**What the task asks**
Since only part of the material below is wanted, output exactly the lines from the one with "camera: 50 degrees left, 10 degrees down" up to and including the one with "turquoise hard hat [379,372,419,401]".

**Records shown**
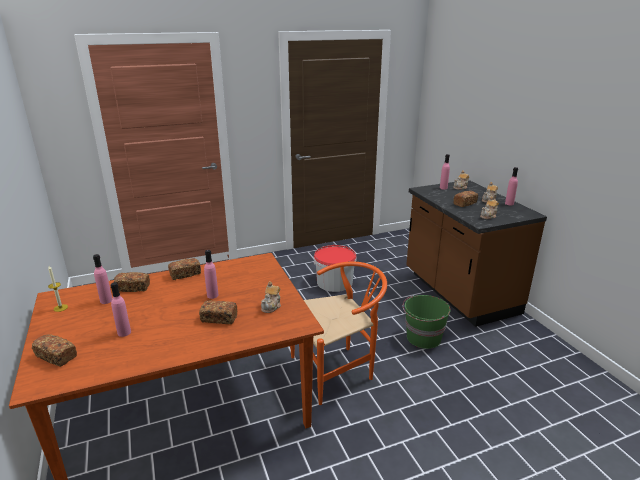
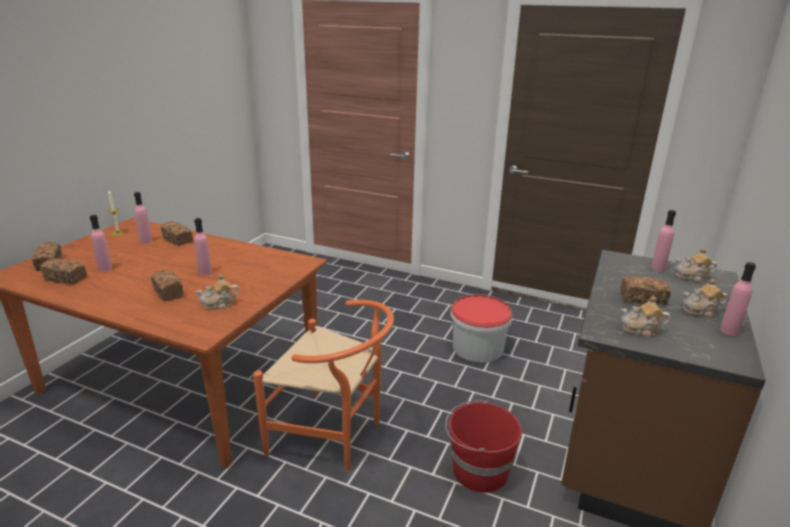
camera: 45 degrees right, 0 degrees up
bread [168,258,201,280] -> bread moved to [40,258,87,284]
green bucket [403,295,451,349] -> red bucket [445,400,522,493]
--
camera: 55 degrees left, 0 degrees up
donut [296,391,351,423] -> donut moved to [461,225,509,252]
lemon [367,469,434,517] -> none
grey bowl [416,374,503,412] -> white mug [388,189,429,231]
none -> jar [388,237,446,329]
...
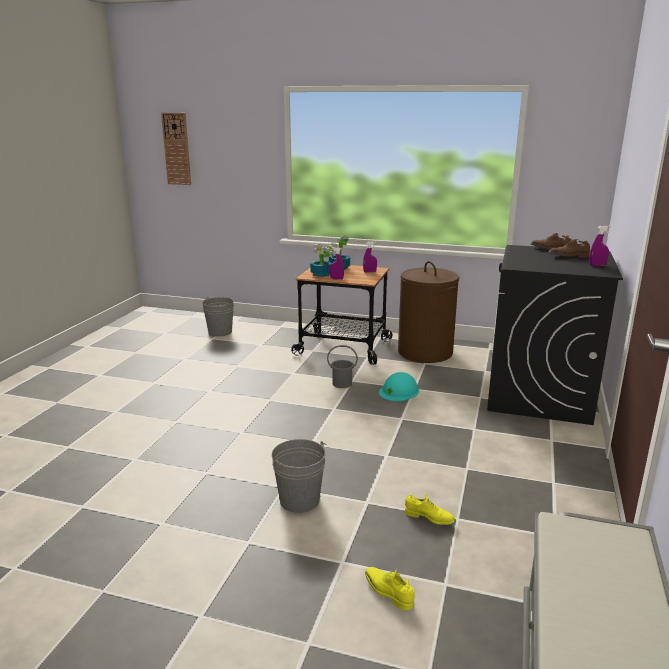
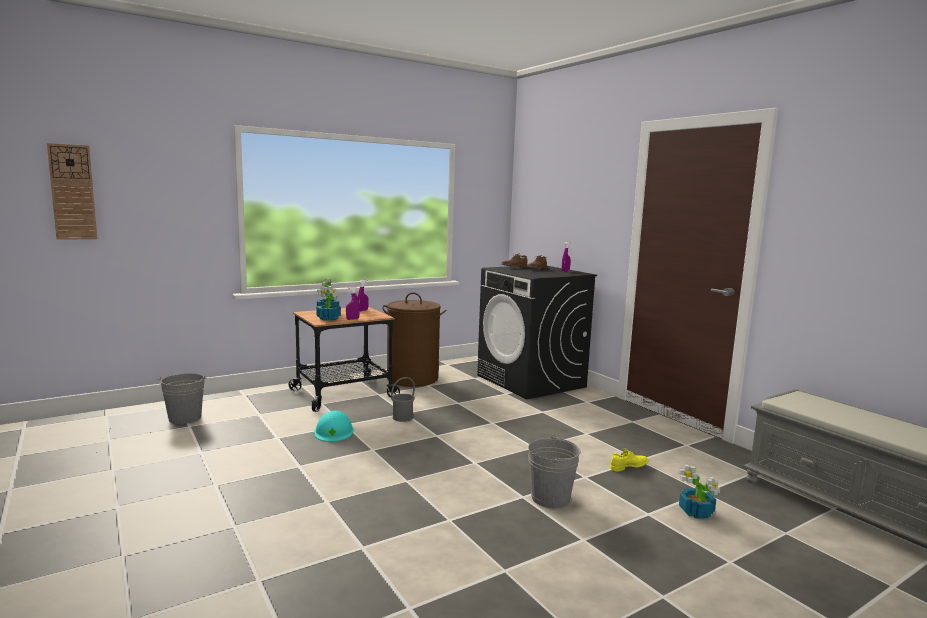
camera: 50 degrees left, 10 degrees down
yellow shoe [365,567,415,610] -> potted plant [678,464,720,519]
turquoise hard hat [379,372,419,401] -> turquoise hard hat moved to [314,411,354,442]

**Reply to the task**
camera: 50 degrees left, 10 degrees down
yellow shoe [365,567,415,610] -> potted plant [678,464,720,519]
turquoise hard hat [379,372,419,401] -> turquoise hard hat moved to [314,411,354,442]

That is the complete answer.